During court proceedings this past week, according to sources, Rana claimed others taking part in the alleged immigration-exploitation and identity-theft scheme have threatened his family should he implicate others. He claimed his wife and child were taken from his home “as leverage to keep him from talking.”

Rana is one of nine franchisees indicted June 17 in what officials call one of the country’s largest cases of human trafficking. The arrested franchisees–Farrukh Baig, Bushra Baig, Malik Yousaf, Ramon Nanas, Azhar Zia and Ummar Uppal in Long Island, N.Y., and Zahid Baig, Shannawaz Baig and Tariq Rana in eastern Virginia–face multiple charges of conspiracy to commit wire fraud, concealing and harboring illegal aliens for financial gain, and aggravated identity theft.

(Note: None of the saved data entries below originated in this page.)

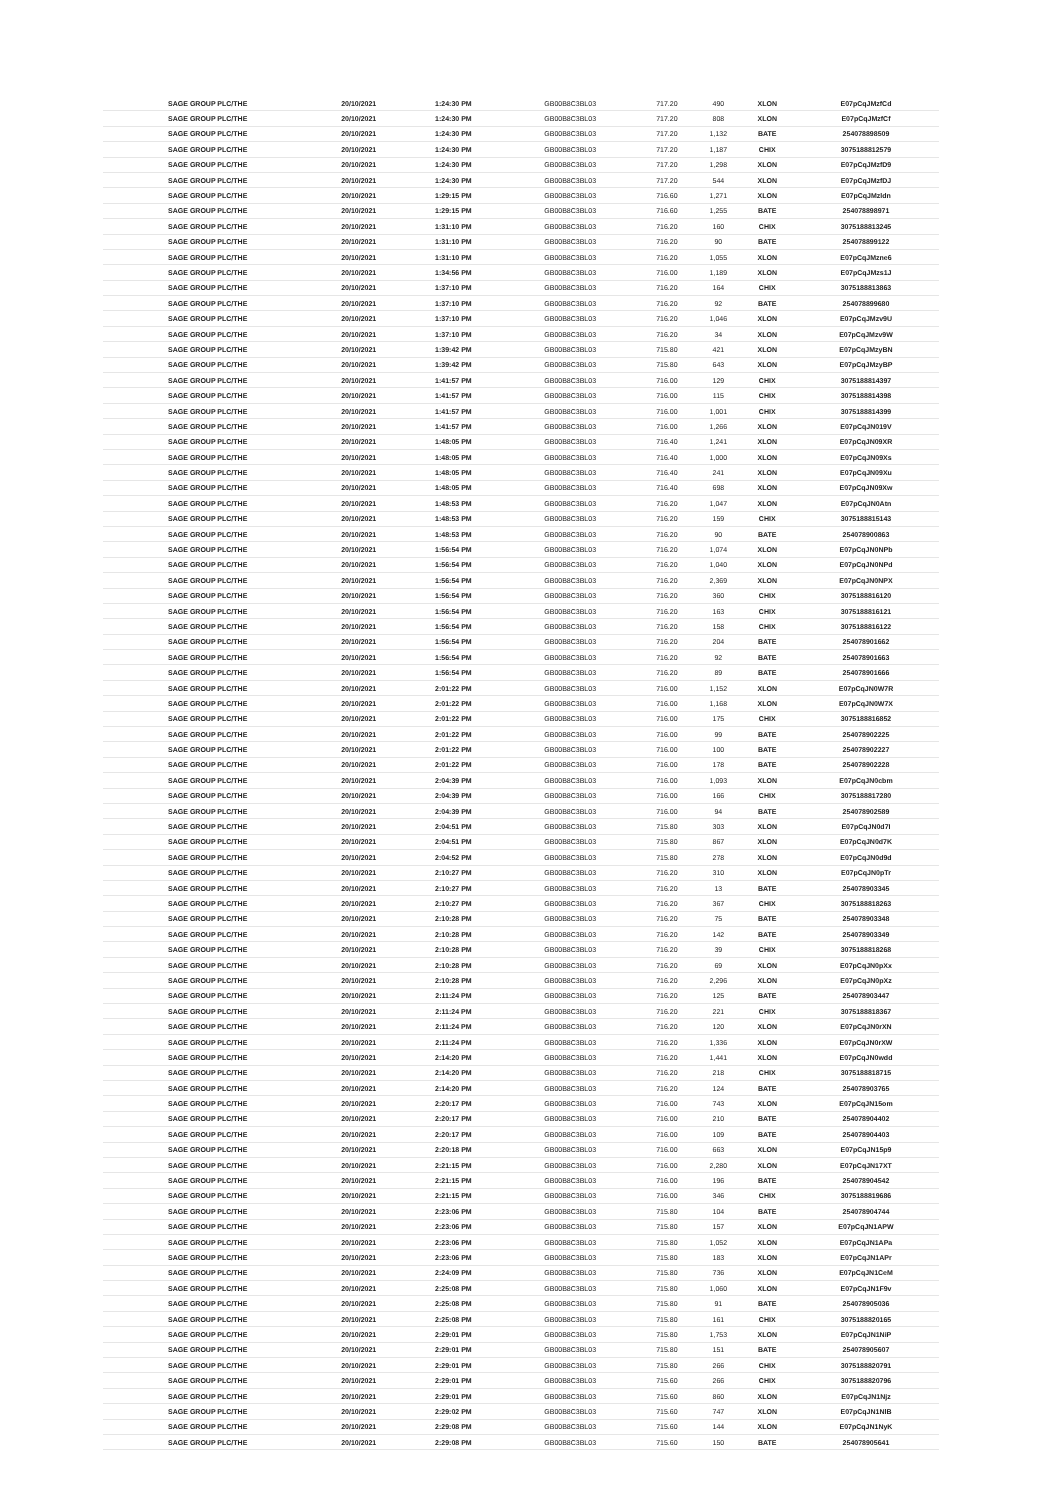| SAGE GROUP PLC/THE | 20/10/2021 | 1:24:30 PM | GB00B8C3BL03 | 717.20 | 490 | XLON | E07pCqJMzfCd |
| SAGE GROUP PLC/THE | 20/10/2021 | 1:24:30 PM | GB00B8C3BL03 | 717.20 | 808 | XLON | E07pCqJMzfCf |
| SAGE GROUP PLC/THE | 20/10/2021 | 1:24:30 PM | GB00B8C3BL03 | 717.20 | 1,132 | BATE | 254078898509 |
| SAGE GROUP PLC/THE | 20/10/2021 | 1:24:30 PM | GB00B8C3BL03 | 717.20 | 1,187 | CHIX | 3075188812579 |
| SAGE GROUP PLC/THE | 20/10/2021 | 1:24:30 PM | GB00B8C3BL03 | 717.20 | 1,298 | XLON | E07pCqJMzfD9 |
| SAGE GROUP PLC/THE | 20/10/2021 | 1:24:30 PM | GB00B8C3BL03 | 717.20 | 544 | XLON | E07pCqJMzfDJ |
| SAGE GROUP PLC/THE | 20/10/2021 | 1:29:15 PM | GB00B8C3BL03 | 716.60 | 1,271 | XLON | E07pCqJMzldn |
| SAGE GROUP PLC/THE | 20/10/2021 | 1:29:15 PM | GB00B8C3BL03 | 716.60 | 1,255 | BATE | 254078898971 |
| SAGE GROUP PLC/THE | 20/10/2021 | 1:31:10 PM | GB00B8C3BL03 | 716.20 | 160 | CHIX | 3075188813245 |
| SAGE GROUP PLC/THE | 20/10/2021 | 1:31:10 PM | GB00B8C3BL03 | 716.20 | 90 | BATE | 254078899122 |
| SAGE GROUP PLC/THE | 20/10/2021 | 1:31:10 PM | GB00B8C3BL03 | 716.20 | 1,055 | XLON | E07pCqJMzne6 |
| SAGE GROUP PLC/THE | 20/10/2021 | 1:34:56 PM | GB00B8C3BL03 | 716.00 | 1,189 | XLON | E07pCqJMzs1J |
| SAGE GROUP PLC/THE | 20/10/2021 | 1:37:10 PM | GB00B8C3BL03 | 716.20 | 164 | CHIX | 3075188813863 |
| SAGE GROUP PLC/THE | 20/10/2021 | 1:37:10 PM | GB00B8C3BL03 | 716.20 | 92 | BATE | 254078899680 |
| SAGE GROUP PLC/THE | 20/10/2021 | 1:37:10 PM | GB00B8C3BL03 | 716.20 | 1,046 | XLON | E07pCqJMzv9U |
| SAGE GROUP PLC/THE | 20/10/2021 | 1:37:10 PM | GB00B8C3BL03 | 716.20 | 34 | XLON | E07pCqJMzv9W |
| SAGE GROUP PLC/THE | 20/10/2021 | 1:39:42 PM | GB00B8C3BL03 | 715.80 | 421 | XLON | E07pCqJMzyBN |
| SAGE GROUP PLC/THE | 20/10/2021 | 1:39:42 PM | GB00B8C3BL03 | 715.80 | 643 | XLON | E07pCqJMzyBP |
| SAGE GROUP PLC/THE | 20/10/2021 | 1:41:57 PM | GB00B8C3BL03 | 716.00 | 129 | CHIX | 3075188814397 |
| SAGE GROUP PLC/THE | 20/10/2021 | 1:41:57 PM | GB00B8C3BL03 | 716.00 | 115 | CHIX | 3075188814398 |
| SAGE GROUP PLC/THE | 20/10/2021 | 1:41:57 PM | GB00B8C3BL03 | 716.00 | 1,001 | CHIX | 3075188814399 |
| SAGE GROUP PLC/THE | 20/10/2021 | 1:41:57 PM | GB00B8C3BL03 | 716.00 | 1,266 | XLON | E07pCqJN019V |
| SAGE GROUP PLC/THE | 20/10/2021 | 1:48:05 PM | GB00B8C3BL03 | 716.40 | 1,241 | XLON | E07pCqJN09XR |
| SAGE GROUP PLC/THE | 20/10/2021 | 1:48:05 PM | GB00B8C3BL03 | 716.40 | 1,000 | XLON | E07pCqJN09Xs |
| SAGE GROUP PLC/THE | 20/10/2021 | 1:48:05 PM | GB00B8C3BL03 | 716.40 | 241 | XLON | E07pCqJN09Xu |
| SAGE GROUP PLC/THE | 20/10/2021 | 1:48:05 PM | GB00B8C3BL03 | 716.40 | 698 | XLON | E07pCqJN09Xw |
| SAGE GROUP PLC/THE | 20/10/2021 | 1:48:53 PM | GB00B8C3BL03 | 716.20 | 1,047 | XLON | E07pCqJN0Atn |
| SAGE GROUP PLC/THE | 20/10/2021 | 1:48:53 PM | GB00B8C3BL03 | 716.20 | 159 | CHIX | 3075188815143 |
| SAGE GROUP PLC/THE | 20/10/2021 | 1:48:53 PM | GB00B8C3BL03 | 716.20 | 90 | BATE | 254078900863 |
| SAGE GROUP PLC/THE | 20/10/2021 | 1:56:54 PM | GB00B8C3BL03 | 716.20 | 1,074 | XLON | E07pCqJN0NPb |
| SAGE GROUP PLC/THE | 20/10/2021 | 1:56:54 PM | GB00B8C3BL03 | 716.20 | 1,040 | XLON | E07pCqJN0NPd |
| SAGE GROUP PLC/THE | 20/10/2021 | 1:56:54 PM | GB00B8C3BL03 | 716.20 | 2,369 | XLON | E07pCqJN0NPX |
| SAGE GROUP PLC/THE | 20/10/2021 | 1:56:54 PM | GB00B8C3BL03 | 716.20 | 360 | CHIX | 3075188816120 |
| SAGE GROUP PLC/THE | 20/10/2021 | 1:56:54 PM | GB00B8C3BL03 | 716.20 | 163 | CHIX | 3075188816121 |
| SAGE GROUP PLC/THE | 20/10/2021 | 1:56:54 PM | GB00B8C3BL03 | 716.20 | 158 | CHIX | 3075188816122 |
| SAGE GROUP PLC/THE | 20/10/2021 | 1:56:54 PM | GB00B8C3BL03 | 716.20 | 204 | BATE | 254078901662 |
| SAGE GROUP PLC/THE | 20/10/2021 | 1:56:54 PM | GB00B8C3BL03 | 716.20 | 92 | BATE | 254078901663 |
| SAGE GROUP PLC/THE | 20/10/2021 | 1:56:54 PM | GB00B8C3BL03 | 716.20 | 89 | BATE | 254078901666 |
| SAGE GROUP PLC/THE | 20/10/2021 | 2:01:22 PM | GB00B8C3BL03 | 716.00 | 1,152 | XLON | E07pCqJN0W7R |
| SAGE GROUP PLC/THE | 20/10/2021 | 2:01:22 PM | GB00B8C3BL03 | 716.00 | 1,168 | XLON | E07pCqJN0W7X |
| SAGE GROUP PLC/THE | 20/10/2021 | 2:01:22 PM | GB00B8C3BL03 | 716.00 | 175 | CHIX | 3075188816852 |
| SAGE GROUP PLC/THE | 20/10/2021 | 2:01:22 PM | GB00B8C3BL03 | 716.00 | 99 | BATE | 254078902225 |
| SAGE GROUP PLC/THE | 20/10/2021 | 2:01:22 PM | GB00B8C3BL03 | 716.00 | 100 | BATE | 254078902227 |
| SAGE GROUP PLC/THE | 20/10/2021 | 2:01:22 PM | GB00B8C3BL03 | 716.00 | 178 | BATE | 254078902228 |
| SAGE GROUP PLC/THE | 20/10/2021 | 2:04:39 PM | GB00B8C3BL03 | 716.00 | 1,093 | XLON | E07pCqJN0cbm |
| SAGE GROUP PLC/THE | 20/10/2021 | 2:04:39 PM | GB00B8C3BL03 | 716.00 | 166 | CHIX | 3075188817280 |
| SAGE GROUP PLC/THE | 20/10/2021 | 2:04:39 PM | GB00B8C3BL03 | 716.00 | 94 | BATE | 254078902589 |
| SAGE GROUP PLC/THE | 20/10/2021 | 2:04:51 PM | GB00B8C3BL03 | 715.80 | 303 | XLON | E07pCqJN0d7I |
| SAGE GROUP PLC/THE | 20/10/2021 | 2:04:51 PM | GB00B8C3BL03 | 715.80 | 867 | XLON | E07pCqJN0d7K |
| SAGE GROUP PLC/THE | 20/10/2021 | 2:04:52 PM | GB00B8C3BL03 | 715.80 | 278 | XLON | E07pCqJN0d9d |
| SAGE GROUP PLC/THE | 20/10/2021 | 2:10:27 PM | GB00B8C3BL03 | 716.20 | 310 | XLON | E07pCqJN0pTr |
| SAGE GROUP PLC/THE | 20/10/2021 | 2:10:27 PM | GB00B8C3BL03 | 716.20 | 13 | BATE | 254078903345 |
| SAGE GROUP PLC/THE | 20/10/2021 | 2:10:27 PM | GB00B8C3BL03 | 716.20 | 367 | CHIX | 3075188818263 |
| SAGE GROUP PLC/THE | 20/10/2021 | 2:10:28 PM | GB00B8C3BL03 | 716.20 | 75 | BATE | 254078903348 |
| SAGE GROUP PLC/THE | 20/10/2021 | 2:10:28 PM | GB00B8C3BL03 | 716.20 | 142 | BATE | 254078903349 |
| SAGE GROUP PLC/THE | 20/10/2021 | 2:10:28 PM | GB00B8C3BL03 | 716.20 | 39 | CHIX | 3075188818268 |
| SAGE GROUP PLC/THE | 20/10/2021 | 2:10:28 PM | GB00B8C3BL03 | 716.20 | 69 | XLON | E07pCqJN0pXx |
| SAGE GROUP PLC/THE | 20/10/2021 | 2:10:28 PM | GB00B8C3BL03 | 716.20 | 2,296 | XLON | E07pCqJN0pXz |
| SAGE GROUP PLC/THE | 20/10/2021 | 2:11:24 PM | GB00B8C3BL03 | 716.20 | 125 | BATE | 254078903447 |
| SAGE GROUP PLC/THE | 20/10/2021 | 2:11:24 PM | GB00B8C3BL03 | 716.20 | 221 | CHIX | 3075188818367 |
| SAGE GROUP PLC/THE | 20/10/2021 | 2:11:24 PM | GB00B8C3BL03 | 716.20 | 120 | XLON | E07pCqJN0rXN |
| SAGE GROUP PLC/THE | 20/10/2021 | 2:11:24 PM | GB00B8C3BL03 | 716.20 | 1,336 | XLON | E07pCqJN0rXW |
| SAGE GROUP PLC/THE | 20/10/2021 | 2:14:20 PM | GB00B8C3BL03 | 716.20 | 1,441 | XLON | E07pCqJN0wdd |
| SAGE GROUP PLC/THE | 20/10/2021 | 2:14:20 PM | GB00B8C3BL03 | 716.20 | 218 | CHIX | 3075188818715 |
| SAGE GROUP PLC/THE | 20/10/2021 | 2:14:20 PM | GB00B8C3BL03 | 716.20 | 124 | BATE | 254078903765 |
| SAGE GROUP PLC/THE | 20/10/2021 | 2:20:17 PM | GB00B8C3BL03 | 716.00 | 743 | XLON | E07pCqJN15om |
| SAGE GROUP PLC/THE | 20/10/2021 | 2:20:17 PM | GB00B8C3BL03 | 716.00 | 210 | BATE | 254078904402 |
| SAGE GROUP PLC/THE | 20/10/2021 | 2:20:17 PM | GB00B8C3BL03 | 716.00 | 109 | BATE | 254078904403 |
| SAGE GROUP PLC/THE | 20/10/2021 | 2:20:18 PM | GB00B8C3BL03 | 716.00 | 663 | XLON | E07pCqJN15p9 |
| SAGE GROUP PLC/THE | 20/10/2021 | 2:21:15 PM | GB00B8C3BL03 | 716.00 | 2,280 | XLON | E07pCqJN17XT |
| SAGE GROUP PLC/THE | 20/10/2021 | 2:21:15 PM | GB00B8C3BL03 | 716.00 | 196 | BATE | 254078904542 |
| SAGE GROUP PLC/THE | 20/10/2021 | 2:21:15 PM | GB00B8C3BL03 | 716.00 | 346 | CHIX | 3075188819686 |
| SAGE GROUP PLC/THE | 20/10/2021 | 2:23:06 PM | GB00B8C3BL03 | 715.80 | 104 | BATE | 254078904744 |
| SAGE GROUP PLC/THE | 20/10/2021 | 2:23:06 PM | GB00B8C3BL03 | 715.80 | 157 | XLON | E07pCqJN1APW |
| SAGE GROUP PLC/THE | 20/10/2021 | 2:23:06 PM | GB00B8C3BL03 | 715.80 | 1,052 | XLON | E07pCqJN1APa |
| SAGE GROUP PLC/THE | 20/10/2021 | 2:23:06 PM | GB00B8C3BL03 | 715.80 | 183 | XLON | E07pCqJN1APr |
| SAGE GROUP PLC/THE | 20/10/2021 | 2:24:09 PM | GB00B8C3BL03 | 715.80 | 736 | XLON | E07pCqJN1CeM |
| SAGE GROUP PLC/THE | 20/10/2021 | 2:25:08 PM | GB00B8C3BL03 | 715.80 | 1,060 | XLON | E07pCqJN1F9v |
| SAGE GROUP PLC/THE | 20/10/2021 | 2:25:08 PM | GB00B8C3BL03 | 715.80 | 91 | BATE | 254078905036 |
| SAGE GROUP PLC/THE | 20/10/2021 | 2:25:08 PM | GB00B8C3BL03 | 715.80 | 161 | CHIX | 3075188820165 |
| SAGE GROUP PLC/THE | 20/10/2021 | 2:29:01 PM | GB00B8C3BL03 | 715.80 | 1,753 | XLON | E07pCqJN1NiP |
| SAGE GROUP PLC/THE | 20/10/2021 | 2:29:01 PM | GB00B8C3BL03 | 715.80 | 151 | BATE | 254078905607 |
| SAGE GROUP PLC/THE | 20/10/2021 | 2:29:01 PM | GB00B8C3BL03 | 715.80 | 266 | CHIX | 3075188820791 |
| SAGE GROUP PLC/THE | 20/10/2021 | 2:29:01 PM | GB00B8C3BL03 | 715.60 | 266 | CHIX | 3075188820796 |
| SAGE GROUP PLC/THE | 20/10/2021 | 2:29:01 PM | GB00B8C3BL03 | 715.60 | 860 | XLON | E07pCqJN1Njz |
| SAGE GROUP PLC/THE | 20/10/2021 | 2:29:02 PM | GB00B8C3BL03 | 715.60 | 747 | XLON | E07pCqJN1NlB |
| SAGE GROUP PLC/THE | 20/10/2021 | 2:29:08 PM | GB00B8C3BL03 | 715.60 | 144 | XLON | E07pCqJN1NyK |
| SAGE GROUP PLC/THE | 20/10/2021 | 2:29:08 PM | GB00B8C3BL03 | 715.60 | 150 | BATE | 254078905641 |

All the defendants remain in custody, having been denied bail.

Soon after the arrests, 7-Eleven Inc., Dallas, said it would conduct a review of franchisees’ immigration records beginning July 1. The retailer has since offered no comment on the case.

Meanwhile, 7-Eleven Inc. has hired Republican lobbying powerhouse Mehlman Vogel Castagnetti to monitor the Washington debate over immigration reform, according to a report by O’Dwyers, which covers the public relations and marketing field. Bruce Mehlman, David Castagnetti and Alex Vogel are spearheading the 11-member lobbying team for the retailer, said the report.